There are still many business owners, especially the ones fresh in the industry that believe test automation is like a magic wand that speeds up tests, reduces costs, increases coverage and delivers coffee to bed sort of thing. They don’t really calculate all the details. Test automation is a great tool for achieving precise goals, not more nor less.
Most test automation benefits are long-term and might not even be visible from the start. However you still do require making sure there are any benefits at all and that is when you will require to calculate ROI aka return on investments. So, simply spoken, ROI is of your automated tests should be measured as the division of tests automation benefits on their costs.
How to Calculate?
You have to realize that automation is clearly more expensive than manual testing and also involves hardware and software expanses as well as additional costs for licenses. You will also require resources for script production that are also worth money. These are the expanses in general, but how can one really measure benefits?
This part is a little trickier but not that hard. You take a certain period of application testing progress and measure the time reduced with automation combined with test frequency. Do the same for manual tests of the same application and compare results.

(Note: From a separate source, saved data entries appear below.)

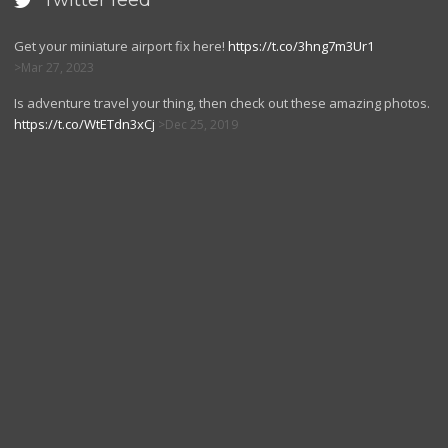
Twitter feed

Get your miniature airport fix here!
https://t.co/3hng7m3Ur1
Mar 27, 2023
Is adventure travel your thing, then check out these amazing photos.
https://t.co/WtETdn3xCj
Dec 25, 2019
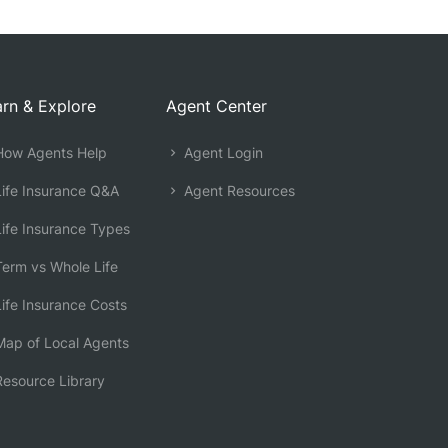
rn & Explore
Agent Center
ow Agents Help
Agent Login
ife Insurance Q&A
Agent Resources
ife Insurance Types
erm vs Whole Life
ife Insurance Costs
ap of Local Agents
esource Library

Here is a little something for even better understanding:
- automation costs = $ for required hardware + $ for appropriate tools + time-&-resources required for script development + script maintenance and execution time for the first time costs + the same for multiple executions
- manual costs: time-&-resources required for script/user story development + script maintenance and execution time for the first time costs + the same for multiple executions
- ROI = manual testing costs – automation testing costs
Is it really as simple?
Well, no, the listed above is just the most applicable concept and every single project will have a different ROI due various tasks and availability of resources. Sometimes automation may not even be the best choice. Make sure you have place for manual tests in either case especially in such vital spots as User Interface or Usability. There are also projects when the software under test is not too large and manual tests will not be taking long and such cases would be a simple waste of resources if you would turn to automation. However the general concept described above should make the choice on whether or not you need automation easier and more efficient.